DIRECTIVE 1 ->
Print the part of the forum thread about awk counting that begins at the words "In fact giving" and stops after the words "this shouldn't happen!".
DIRECTIVE 2 ->
In the forum thread about awk counting, what does the solution say xargs does when there is a large number of files?

SELECTED TEXT ->
________

Search code examples
bashunixawkuniquexargs

Awk counting occurrences strange behaviour


I need to count the number of occurrences of elements of the second column of a large number of files. The script I'm using is this:

{
 el[$2]++
}
END {
    for (i in el) {
    print i, el[i] >> "rank.txt"
    }
 }

For running it over a large number of files I'm using find | xargs this way :

find . -name "*.txt" | xargs awk -f script.awk

The problems is that if I count the number of lines of the output files rank.txt (with a wc -l rank.txt) the number I get (for example 7600) is bigger than the number of unique elements of the second row (for example 7300), that I obtain with a :

find . -name "*.txt" | xargs awk '{print $2}' | sort | uniq | wc -l

In fact giving a :

awk '{print $1}' rank.txt | sort | uniq | wc -l

I obtain the right number of elements (following the example I'll gett 7300). So it means that the elements of the first column of the output files are not unique. But, this shouldn't happen!


Solution

  • This is probably combination of the fact that the input files (*.txt) contain non-unique elements, and the xargs functionality. Remember that xargs, when there is a large number of files, is called repeatedly with different set of arguments. This means that in the first example, if there is larger number of files, some of the files are not processed in one awk run, which results in higher number of "unique" elements in the output.

    You could try this:

    find . -name "*.txt" | xargs cat | awk -f script.awk

________

DATA FOR REVIEW ->
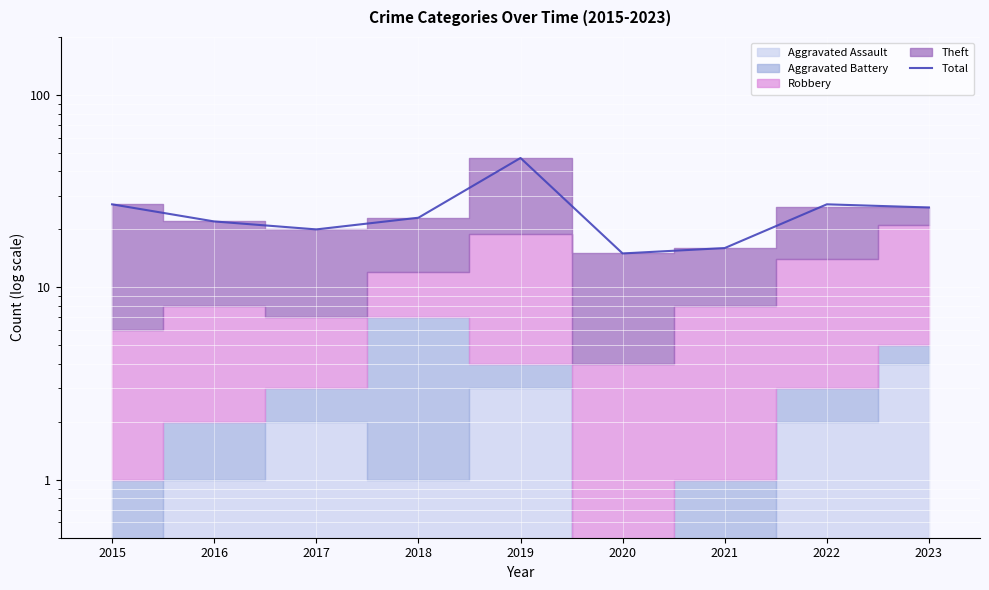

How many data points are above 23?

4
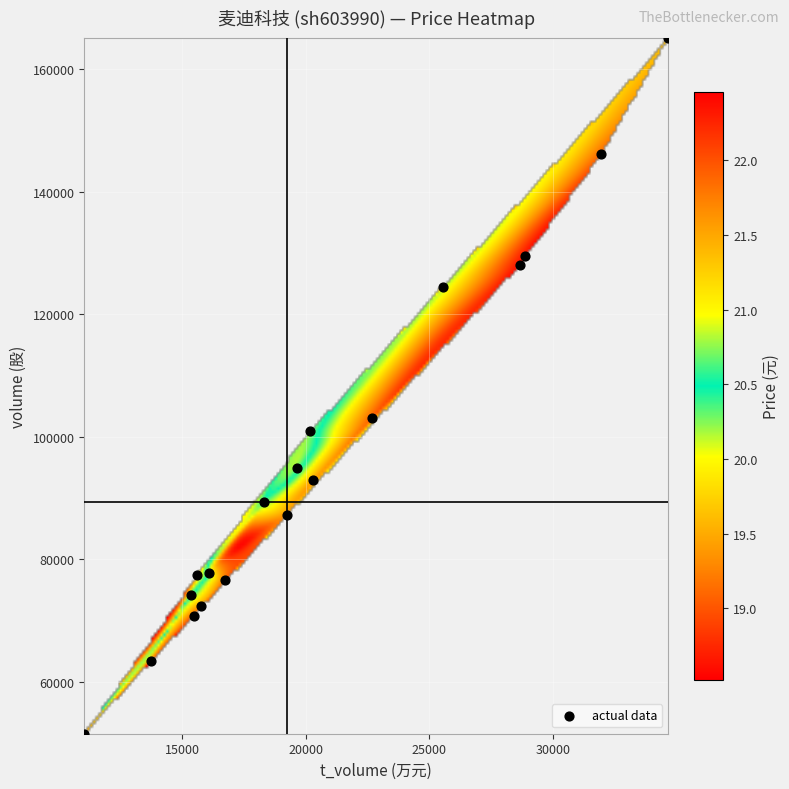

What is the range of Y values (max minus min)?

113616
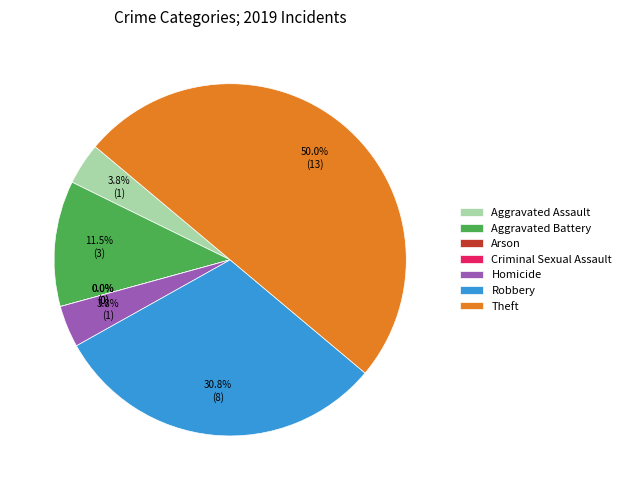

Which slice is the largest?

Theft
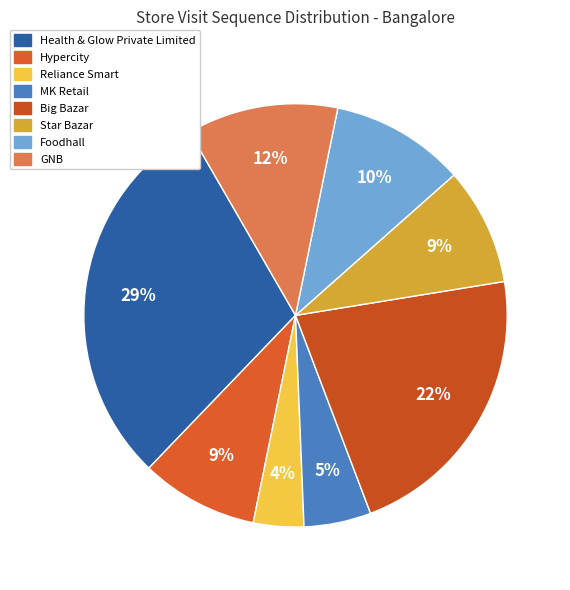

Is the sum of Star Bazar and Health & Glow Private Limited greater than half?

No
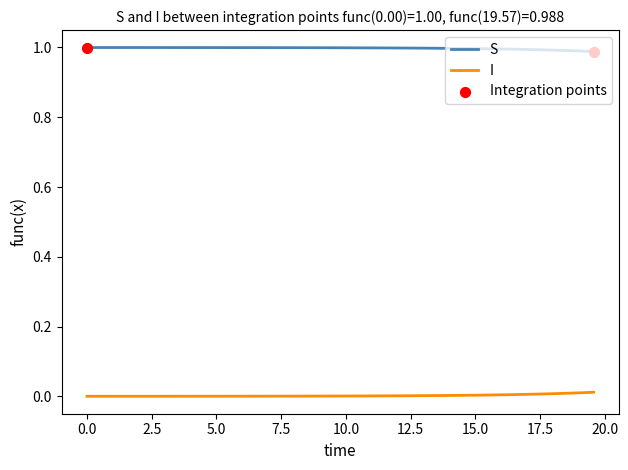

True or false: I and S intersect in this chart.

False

________

TASK OUTPUT 1 ->
In fact giving a :

awk '{print $1}' rank.txt | sort | uniq | wc -l

I obtain the right number of elements (following the example I'll gett 7300). So it means that the elements of the first column of the output files are not unique. But, this shouldn't happen!

TASK OUTPUT 2 ->
It is called repeatedly with different sets of arguments.